Y es que cuando los sueños de los sesenta se disipan en el socavón de los setenta, la figura del yonqui —ese marginal entre los marginados— cobra impulso en medio de lo que se conoció como las “epidemias de heroína”, se propaga y en la cultura popular se filtra en canciones y otras formas. De Velvet Underground a los desencantados en el punk. Así lo menciona Allan Harris en un ensayo titulado de la manera como alguna vez Burroughs lo llamó: “El virus del lenguaje”, publicado en Screenwriting, donde analiza el fenómeno lingüístico en su obra y los fenómenos culturales que se gestan en paralelo a su existencia.

A través de su obra, desde Yonqui, Burroughs es inmune a toda tendencia, a cada sello cultural o político, nos dice Harris. Cruza la historia —las modas— describiendo su mundo personal, su desgarrada intimidad y así, siendo el mismo profesor zafado de siempre, se mantiene erguido como uno de los más valiosos literatos del siglo veinte estadounidense. Su obra deslumbra igual hoy que en 1959. A cien años de su nacimiento William Burroughs, el inclasificable, mantiene la razón del transgresor.

En torno al lenguaje
Burroughs propicia una implosión verbal, demuele el lenguaje y enseguida al voltear la hoja el lector constata que lo ha edificado de nuevo, mediante arquitecturas verbales que más que emocionar hacen saber de pensamientos extremos, vivencias compuestas con una gran sonoridad que, sin saber de bien a bien por qué, conmueve. Son palabras vivas en una obra encendida, con plena conciencia de su vaivén obtuso que repetidamente hace estallar y de nuevo vuelve a recomponer. Son visiones y son alucinaciones, relatos y microrelatos que hilvana —escritura automática— con lo inesperado del azar.

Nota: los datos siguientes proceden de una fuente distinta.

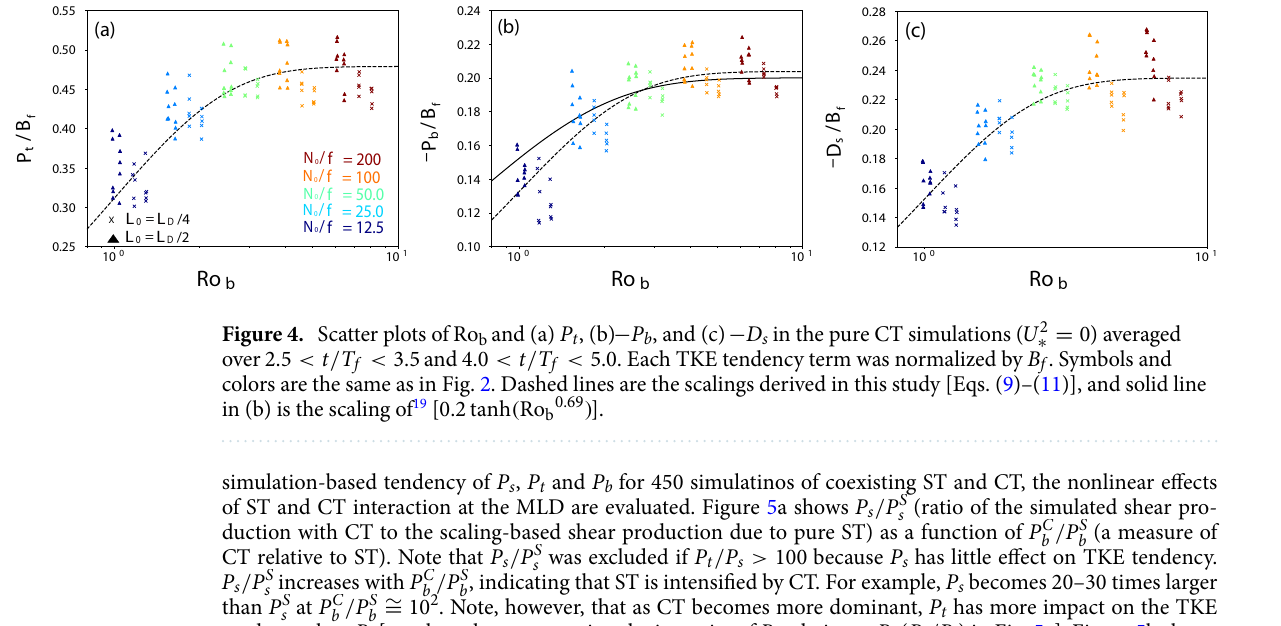
Figure 4. Scatter plots of Ro b and (a) P t , (b) over 2.5 < t / T f < 3.5 and 4.0 < t / T f < 5.0 . Each TKE tendency term was normalized by B f . Symbols and colors are the same as in Fig. 2. Dashed lines are the scalings derived in this study [Eqs. (9)–(11)], and solid line in (b) is the scaling of 19 [ 0.2tanh ( Ro b0.69 )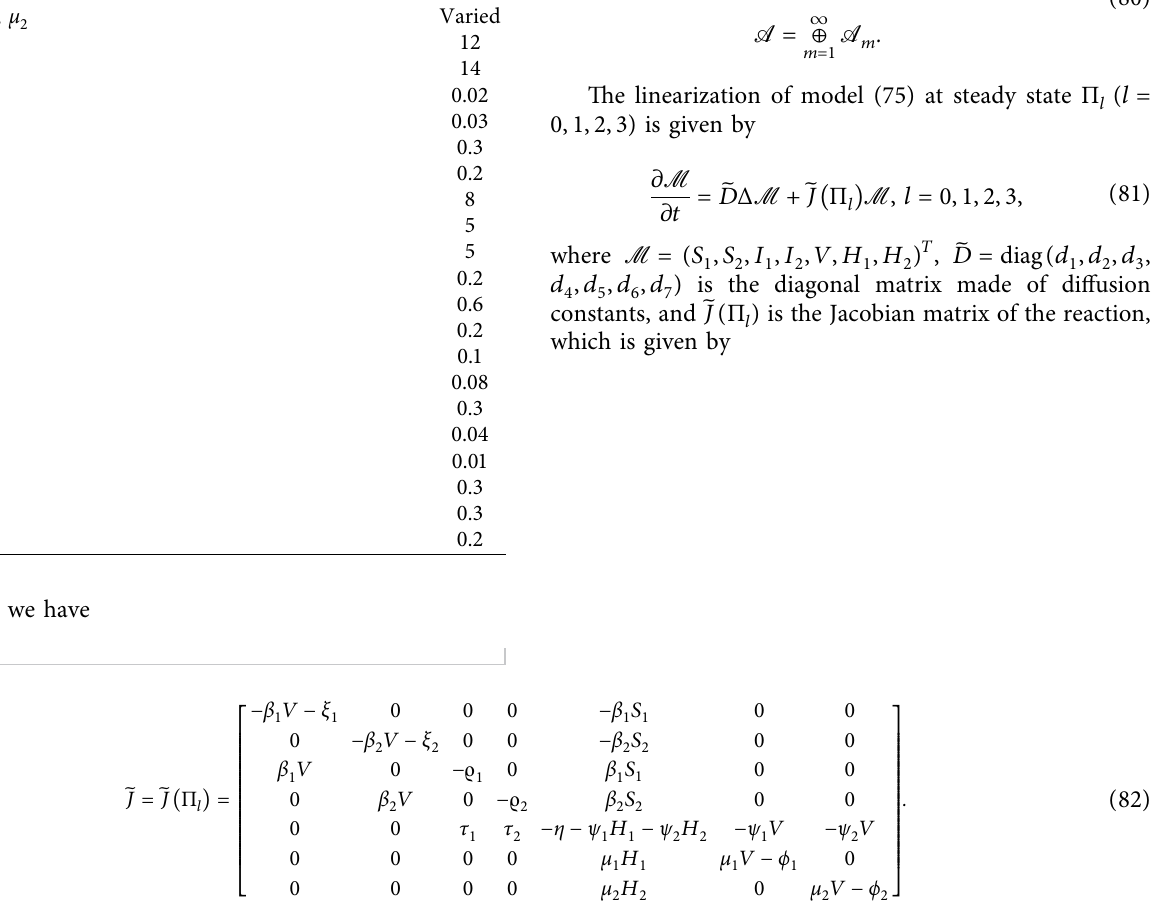
Table 2: Te values of the parameters of system (75) ([25, 26, 48]).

Es la experimentación de la técnica que él llamó Cut-up: “Los recortes —apunta Burroughs en la biografía mencionada— crean nuevas conexiones a través de las imágenes, y así el campo de asociación se expande. No puedes hacerlo por asociación libre, tu cerebro no puede abarcarlo. Tu mente no puede realizarlo, pues sería como tener en la cabeza todas las posibilidades de un ajedrez”.